Niente di tutto questo rende equivalenti tutti i casi né lascia l’organizzazione senza risposta. Una disattenzione onesta, una negligenza prolungata e un’azione deliberata chiedono interventi diversi, e in un altro articolo ho spiegato cosa corrisponde a ciascun tipo. Ciò che nessuno dei tre risolve è questo. Una pratica diventata la norma del team non si corregge caso per caso, perché la sua causa non sta lì.
Perché una campagna può peggiorare il problema che vuole risolvere?
Un messaggio porta con sé una norma descrittiva propria, e a volte quella norma contraddice ciò che il messaggio chiede.
Per mostrarlo, Cialdini ha usato lo spot contro i rifiuti più ricordato della televisione statunitense. Un uomo risale in canoa un fiume che trasporta scarti industriali, sbarca accanto a un’autostrada e vede qualcuno lanciare da un’auto in movimento un sacco di immondizia che si apre sull’asfalto. La telecamera sale lentamente fino al suo viso e appare una lacrima.
Lo spot chiede di non sporcare, e questa è una norma prescrittiva. Ma per chiederlo mostra un intero paese sporcato, e quell’immagine trasmette altro, che sporcare è ciò che fa la gente. Questa è una norma descrittiva. Nei suoi esperimenti le persone gettavano più rifiuti proprio dove i rifiuti c’erano già, anche se sporcare non lo approva nessuno.
La versione aziendale è la campagna che apre con la percentuale di persone che ha fatto click nell’ultima simulazione. Il dato riferisce un risultato e allo stesso tempo segnala che qui si fa click.
La conseguenza pratica è che il ritratto del problema non può essere il centro del messaggio. Se per giustificare la campagna bisogna esibire quante persone sbagliano, allora la campagna può stare insegnando a sbagliare.
Tre decisioni che spostano una norma
Nessuna delle tre passa dal caso.
La prima è che il comportamento sicuro sia quello che si vede. Comunicare quante persone hanno segnalato la mail, con il nome del team e non della persona, produce una norma descrittiva a favore con lo stesso sforzo che serve a produrre quella contraria.
La seconda è rendere visibile la pratica senza esporre chi l’aveva in mano. La devianza si nomina, la persona no. Un team può discutere con discreta onestà del fatto che la verifica dei pagamenti urgenti viene saltata ogni volta che la richiesta arriva dopo le sei di sera, e quello è il livello in cui la norma si può toccare.

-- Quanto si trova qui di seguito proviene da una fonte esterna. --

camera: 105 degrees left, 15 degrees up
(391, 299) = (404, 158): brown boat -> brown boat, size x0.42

La terza è abbassare il costo di dirlo a voce alta, che è l’unica cosa che rompe l’ignoranza pluralistica. Quando chi domanda ottiene una risposta, gli altri scoprono di non essere stati i soli a sentirsi a disagio, e la norma perde il sostegno immaginario che la reggeva.

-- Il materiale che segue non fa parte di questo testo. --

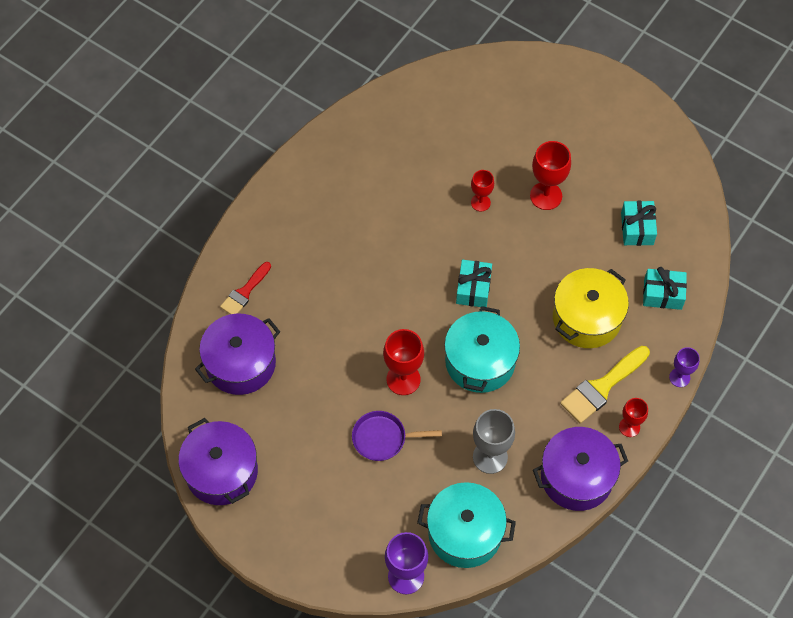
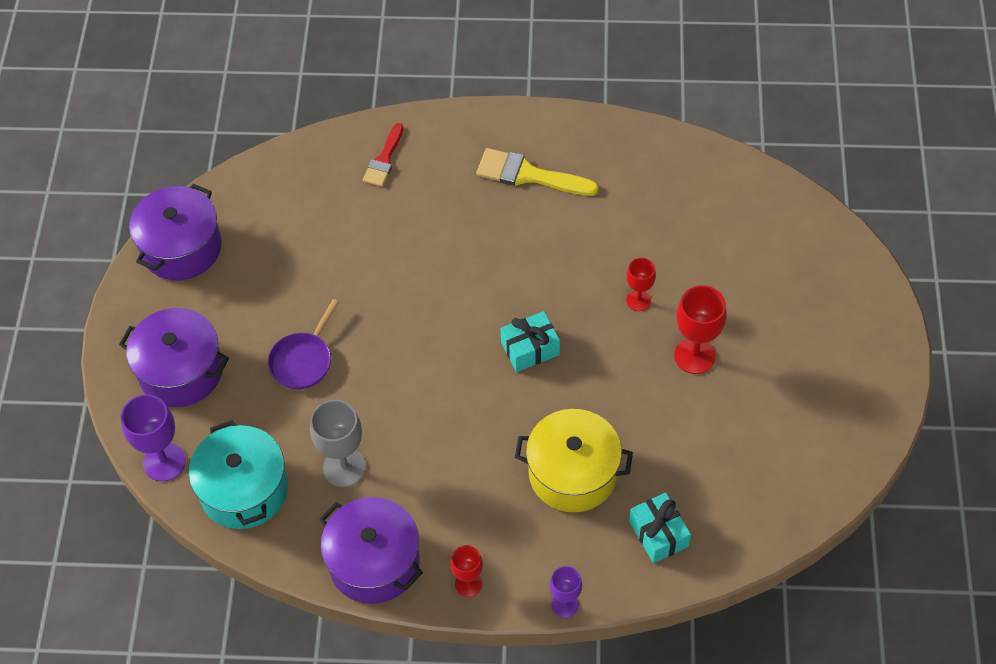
camera: 60 degrees right, 5 degrees down
(240, 363) = (305, 199): purple pot -> purple pot (181, 371)
(244, 292) = (384, 160): red brush -> red brush turned 75 degrees counterclockwise
(383, 438) = (303, 360): purple pan -> purple pan turned 120 degrees counterclockwise
(403, 379) = (381, 343): red goblet -> none
(480, 361) = (449, 400): turquoise pot -> none
(602, 387) = (498, 532): yellow brush -> yellow brush (529, 175)
(637, 228) = (723, 465): turquoise gift -> none

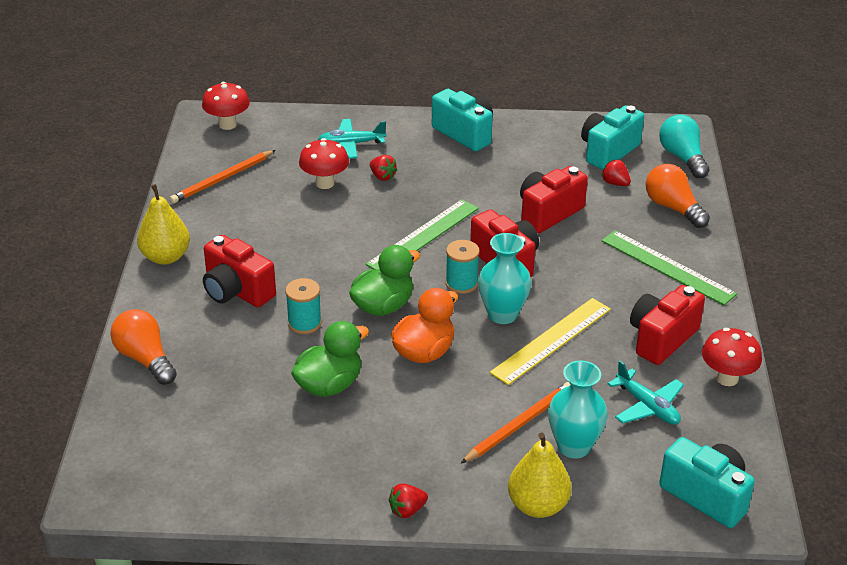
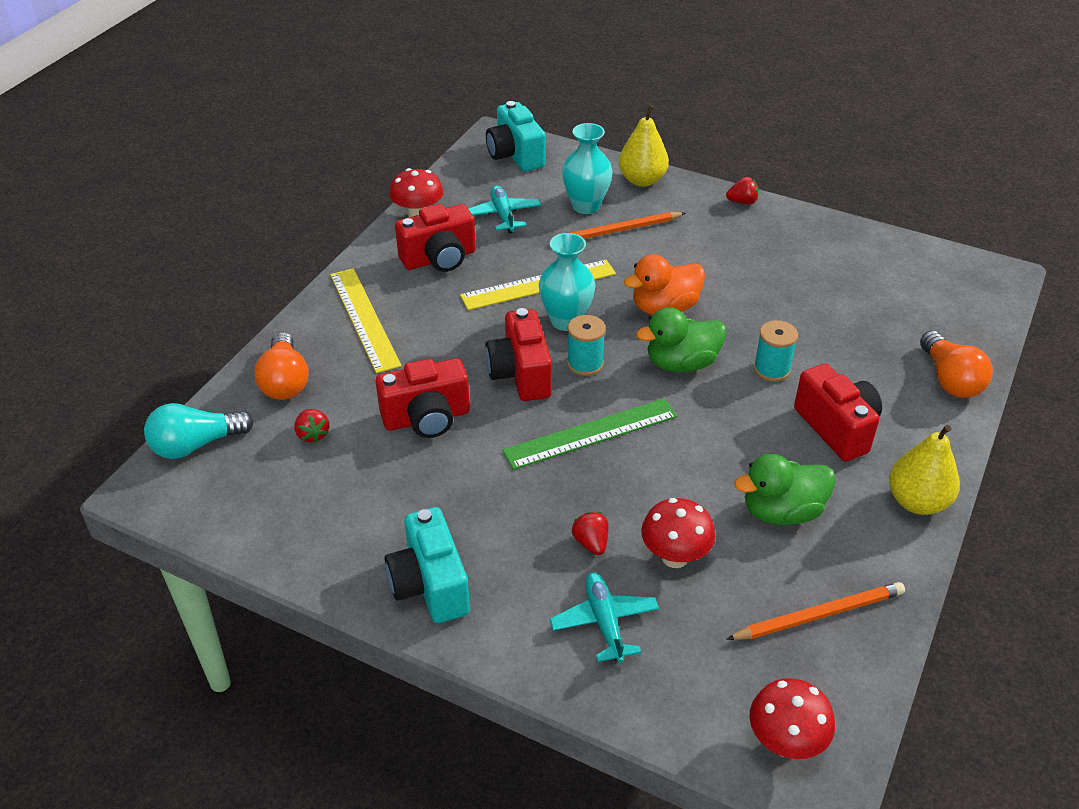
camera: 155 degrees left, 5 degrees up
(329, 385) = (768, 304): green duck -> green duck (782, 511)
(351, 144) = (604, 622): turquoise plane -> turquoise plane turned 120 degrees counterclockwise
(608, 151) = (272, 485): turquoise camera -> none
(667, 267) = (364, 319): green ruler -> yellow ruler
(682, 158) = (196, 445): turquoise light bulb -> turquoise light bulb turned 60 degrees clockwise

In SMARTFENSE lavoriamo su quel piano con due pezzi del programma. I momenti educativi intervengono subito dopo l’azione e senza tono punitivo, così l’episodio resta come informazione e non come fascicolo. E il pulsante di segnalazione rende l’avviso più rapido che restare col dubbio, e questo comincia a produrre il dato che conviene davvero mostrare al team. La piattaforma permette inoltre di progettare la campagna su quella lettura, invece di ripetere il promemoria che non descrive più niente.
La policy dice ciò che l’organizzazione approva. La norma dice ciò che l’organizzazione lascia vedere. Un programma sposta la seconda, e solo allora la prima comincia a descrivere qualcosa che accade.